カナリー、プルチネッラをはじめ、リズムは生命ある跳躍をみせる。特に両声部ラインの交差、時に拍打ちを微妙に変えながらの左右の応答は、息を呑むほど絶妙だ。これ迄、パワーとリリシズムの素晴らしい昇華が陶酔美を産むところに、私なりのアキさんの面白さを感じていた。しかし、これまでと違うのは、音から余分な感傷を削ぎ落とし、音が素っ気ないほど強靱に磨きあげられた点である。ピアノが持つ原始的な要素音だけといってよい。ここに私は、音を大胆に詰めていったクラシカルの巨匠(maestro)の思弁的手法すら感じる。しかし、剛直に空気を切り裂いていく強靱さだけではなく、たっぷり愉悦をも持っている。そこから紡ぎ出される即興は、非常に大胆な起伏を持ちながら、どこか茶目気も漂う。それもやっぱりアキさんなのだ。

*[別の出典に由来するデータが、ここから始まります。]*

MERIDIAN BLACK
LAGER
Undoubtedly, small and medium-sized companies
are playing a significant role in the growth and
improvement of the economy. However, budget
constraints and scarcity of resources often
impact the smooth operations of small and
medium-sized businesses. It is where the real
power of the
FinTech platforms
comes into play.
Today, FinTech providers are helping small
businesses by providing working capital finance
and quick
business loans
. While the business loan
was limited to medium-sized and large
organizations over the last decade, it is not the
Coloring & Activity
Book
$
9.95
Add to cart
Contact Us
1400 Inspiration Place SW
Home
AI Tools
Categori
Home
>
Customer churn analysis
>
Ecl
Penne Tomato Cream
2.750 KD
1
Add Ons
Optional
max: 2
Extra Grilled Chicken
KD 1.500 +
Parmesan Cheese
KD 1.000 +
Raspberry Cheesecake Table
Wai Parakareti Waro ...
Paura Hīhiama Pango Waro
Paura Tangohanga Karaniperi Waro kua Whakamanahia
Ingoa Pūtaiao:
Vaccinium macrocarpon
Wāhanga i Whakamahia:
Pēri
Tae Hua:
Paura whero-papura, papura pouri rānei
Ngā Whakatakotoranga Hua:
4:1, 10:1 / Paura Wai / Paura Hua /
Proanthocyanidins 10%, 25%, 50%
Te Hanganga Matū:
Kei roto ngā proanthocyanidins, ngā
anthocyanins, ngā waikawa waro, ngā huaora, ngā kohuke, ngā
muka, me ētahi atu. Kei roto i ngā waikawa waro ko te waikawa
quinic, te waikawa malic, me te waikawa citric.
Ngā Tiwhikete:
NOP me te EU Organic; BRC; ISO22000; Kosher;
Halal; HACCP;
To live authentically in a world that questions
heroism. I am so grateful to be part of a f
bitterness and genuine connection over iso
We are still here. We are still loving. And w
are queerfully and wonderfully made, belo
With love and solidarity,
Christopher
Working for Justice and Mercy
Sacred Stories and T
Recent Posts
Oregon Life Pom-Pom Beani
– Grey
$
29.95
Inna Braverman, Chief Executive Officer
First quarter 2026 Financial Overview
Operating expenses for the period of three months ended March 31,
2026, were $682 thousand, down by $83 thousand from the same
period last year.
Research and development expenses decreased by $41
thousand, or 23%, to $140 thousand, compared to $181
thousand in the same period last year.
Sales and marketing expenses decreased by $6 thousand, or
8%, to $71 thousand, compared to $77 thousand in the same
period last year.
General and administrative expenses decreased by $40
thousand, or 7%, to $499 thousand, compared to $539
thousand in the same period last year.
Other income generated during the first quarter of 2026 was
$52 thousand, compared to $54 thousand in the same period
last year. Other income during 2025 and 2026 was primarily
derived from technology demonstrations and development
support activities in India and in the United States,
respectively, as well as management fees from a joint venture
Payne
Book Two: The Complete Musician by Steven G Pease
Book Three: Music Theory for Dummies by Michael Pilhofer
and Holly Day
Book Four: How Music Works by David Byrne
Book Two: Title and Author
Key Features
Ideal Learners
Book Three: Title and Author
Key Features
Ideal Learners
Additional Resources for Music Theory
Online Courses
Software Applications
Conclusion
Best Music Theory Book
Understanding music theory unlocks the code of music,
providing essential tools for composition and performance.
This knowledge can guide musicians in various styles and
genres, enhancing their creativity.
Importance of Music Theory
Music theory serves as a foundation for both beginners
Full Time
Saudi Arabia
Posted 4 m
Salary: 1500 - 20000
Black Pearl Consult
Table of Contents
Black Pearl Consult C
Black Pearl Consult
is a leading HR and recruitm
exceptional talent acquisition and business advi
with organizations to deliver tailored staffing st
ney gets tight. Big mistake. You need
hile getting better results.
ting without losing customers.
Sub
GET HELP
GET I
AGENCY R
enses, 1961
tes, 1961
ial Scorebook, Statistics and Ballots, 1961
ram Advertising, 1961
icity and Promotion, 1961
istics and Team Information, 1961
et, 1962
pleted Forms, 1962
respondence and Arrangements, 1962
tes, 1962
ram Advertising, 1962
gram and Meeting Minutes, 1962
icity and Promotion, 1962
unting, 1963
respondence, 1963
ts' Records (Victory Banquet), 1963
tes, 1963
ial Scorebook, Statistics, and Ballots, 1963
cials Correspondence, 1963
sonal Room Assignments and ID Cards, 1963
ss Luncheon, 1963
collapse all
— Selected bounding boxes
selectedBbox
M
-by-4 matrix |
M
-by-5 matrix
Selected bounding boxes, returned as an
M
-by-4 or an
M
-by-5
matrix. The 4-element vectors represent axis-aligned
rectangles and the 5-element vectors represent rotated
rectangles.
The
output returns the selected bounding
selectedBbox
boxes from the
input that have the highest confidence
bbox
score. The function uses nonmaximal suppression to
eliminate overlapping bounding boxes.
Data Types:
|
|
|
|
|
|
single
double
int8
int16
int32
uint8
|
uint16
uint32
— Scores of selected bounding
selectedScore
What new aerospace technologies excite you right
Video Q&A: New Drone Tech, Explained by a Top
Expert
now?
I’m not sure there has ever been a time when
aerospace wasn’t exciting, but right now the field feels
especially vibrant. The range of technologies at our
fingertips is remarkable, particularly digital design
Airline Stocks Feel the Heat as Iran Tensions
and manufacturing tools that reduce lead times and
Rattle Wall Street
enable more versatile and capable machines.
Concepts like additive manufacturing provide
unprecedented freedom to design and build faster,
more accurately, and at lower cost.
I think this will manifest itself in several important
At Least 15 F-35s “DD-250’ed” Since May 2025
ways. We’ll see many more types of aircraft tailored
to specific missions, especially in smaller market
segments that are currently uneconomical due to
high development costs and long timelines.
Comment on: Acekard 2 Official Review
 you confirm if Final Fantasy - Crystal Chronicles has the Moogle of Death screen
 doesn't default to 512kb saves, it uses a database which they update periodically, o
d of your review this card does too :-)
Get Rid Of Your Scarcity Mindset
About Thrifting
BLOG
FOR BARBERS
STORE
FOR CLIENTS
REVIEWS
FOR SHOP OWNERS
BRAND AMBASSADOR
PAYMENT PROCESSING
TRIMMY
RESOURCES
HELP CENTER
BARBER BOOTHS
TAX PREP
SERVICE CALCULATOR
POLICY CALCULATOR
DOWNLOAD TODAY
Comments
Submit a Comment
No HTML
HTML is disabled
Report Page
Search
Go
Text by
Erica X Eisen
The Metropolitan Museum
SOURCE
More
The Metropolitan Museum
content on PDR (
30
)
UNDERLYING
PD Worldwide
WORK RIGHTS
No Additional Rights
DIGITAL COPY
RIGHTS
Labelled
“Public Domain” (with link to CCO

面白いのは、強靱な打鍵だけではない。プリペアド曲を主に、タッチの面白さ、音表現の変幻自在で豊穣な世界が併置されていることも忘れてはいけない。その意味では「Inside Tales」3 部作こそ、このアルバムの核ではなかろうかと考えられる。聴けばわかるが、アキさんのプリペアド奏法は、地球一と私は確信している。
強靱に目眩く打鍵の万華鏡のみならず、豊かな音表現の万華鏡もあり。アキさんの音楽万華鏡の中で、その両端がぐいっと拡張され、同梱されたのがこのアルバム...そんな感じだ。高瀬アキファンにはまことに嬉しい新譜である。